◆ Document text ◆

--- START ---

The vectors of ${m}_{i}$ and ${n}_{j}$ can be represented as ${\overrightarrow{m}}_{i}$ and ${\overrightarrow{n}}_{j}$. Hence, for each vertex ${m}_{i} \in {Q}_{A}$, Eq. (12) presents conditional distribution $p\left(\bullet |{m}_{i}\right)$ to all related vertices in the set ${Q}_{B}$. Then, the model uses the conditional distribution to approximate the empirical distribution $\widehat{p}\left(\cdot |{m}_{i}\right)= \frac{{w}_{i,j}}{\sum {w}_{i,m}}$ employing the following objective function:

$$O= \sum_{{u}_{i} \in {Q}_{A}}{\lambda }_{i}d(\widehat{p}\left(\bullet |{m}_{i}\right), p\left(\cdot |{m}_{i}\right))$$

(13)

where $d\left(\bullet |\bullet \right)$ indicates the Fullback–Leibler divergence between conditional and empirical distributions. To tune the significance of ${m}_{i}$, we have used ${\lambda }_{i}$ as a hyper-parameter. This parameter is set to the outdegree of each node. Thus, Eq. (13) tries to optimize the following objective function:

$$O= -\sum_{{e}_{i,j} \in W}{w}_{i,j }\mathit{log}p\left({n}_{j}|{m}_{i}\right)$$

(14)

The ${\left\{{\overrightarrow{\varvec{m}}}_{\varvec{i}}\right\}}_{{\varvec{i}}=1\dots {\varvec{Q}}_{\varvec{A}}}$ and ${\left\{{\overrightarrow{\varvec{n}}}_{\varvec{j}}\right\}}_{{\varvec{j}}=1\dots {\varvec{Q}}_{\varvec{B}}}$ that minimizes Eq. (14) are the low-dimensional nodes representations in ${\mathbb{R}}^{d}$ [15].

--- END ---

◆ Recorded information ◆
--- START ---

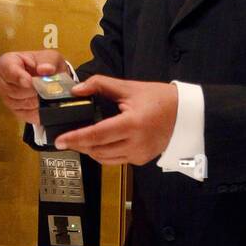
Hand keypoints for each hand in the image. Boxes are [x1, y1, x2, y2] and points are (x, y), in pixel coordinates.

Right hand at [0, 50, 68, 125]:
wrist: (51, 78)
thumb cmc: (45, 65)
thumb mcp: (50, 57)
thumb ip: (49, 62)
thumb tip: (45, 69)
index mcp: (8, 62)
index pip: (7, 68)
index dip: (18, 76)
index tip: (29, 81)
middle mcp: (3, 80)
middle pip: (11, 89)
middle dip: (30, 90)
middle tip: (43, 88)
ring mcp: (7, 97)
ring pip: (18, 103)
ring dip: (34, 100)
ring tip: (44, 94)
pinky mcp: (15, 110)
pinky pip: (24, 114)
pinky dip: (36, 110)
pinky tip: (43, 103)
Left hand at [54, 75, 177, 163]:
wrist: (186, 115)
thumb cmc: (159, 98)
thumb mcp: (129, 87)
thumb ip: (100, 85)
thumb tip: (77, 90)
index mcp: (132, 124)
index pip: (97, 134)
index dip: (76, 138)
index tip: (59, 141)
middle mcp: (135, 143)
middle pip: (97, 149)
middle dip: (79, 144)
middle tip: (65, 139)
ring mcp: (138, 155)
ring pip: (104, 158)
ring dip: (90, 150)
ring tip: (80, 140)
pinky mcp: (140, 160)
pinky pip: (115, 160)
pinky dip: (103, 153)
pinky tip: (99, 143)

--- END ---
--- START ---

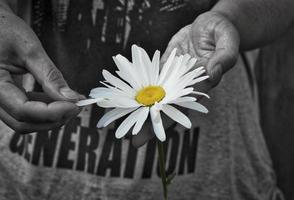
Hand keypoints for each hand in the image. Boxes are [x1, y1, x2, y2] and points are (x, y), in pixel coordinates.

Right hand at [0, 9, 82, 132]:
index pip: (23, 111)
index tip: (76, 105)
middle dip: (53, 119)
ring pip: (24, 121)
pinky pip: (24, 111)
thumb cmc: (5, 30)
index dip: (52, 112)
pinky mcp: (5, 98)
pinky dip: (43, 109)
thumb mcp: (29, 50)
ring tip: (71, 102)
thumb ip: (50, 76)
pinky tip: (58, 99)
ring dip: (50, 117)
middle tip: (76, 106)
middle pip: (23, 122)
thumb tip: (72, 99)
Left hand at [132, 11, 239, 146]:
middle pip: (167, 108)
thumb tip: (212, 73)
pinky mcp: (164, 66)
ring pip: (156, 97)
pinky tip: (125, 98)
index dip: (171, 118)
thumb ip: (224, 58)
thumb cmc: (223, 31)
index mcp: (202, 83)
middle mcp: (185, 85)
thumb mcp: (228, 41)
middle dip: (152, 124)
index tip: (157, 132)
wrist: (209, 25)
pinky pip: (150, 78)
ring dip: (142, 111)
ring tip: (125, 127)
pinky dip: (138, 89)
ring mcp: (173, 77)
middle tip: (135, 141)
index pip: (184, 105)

--- END ---

◆ Task statement ◆
In the text on the objective function, to what value is the hyper-parameter that tunes the significance of each vertex set?

◆ Task solution ◆
It is set to the outdegree of each node.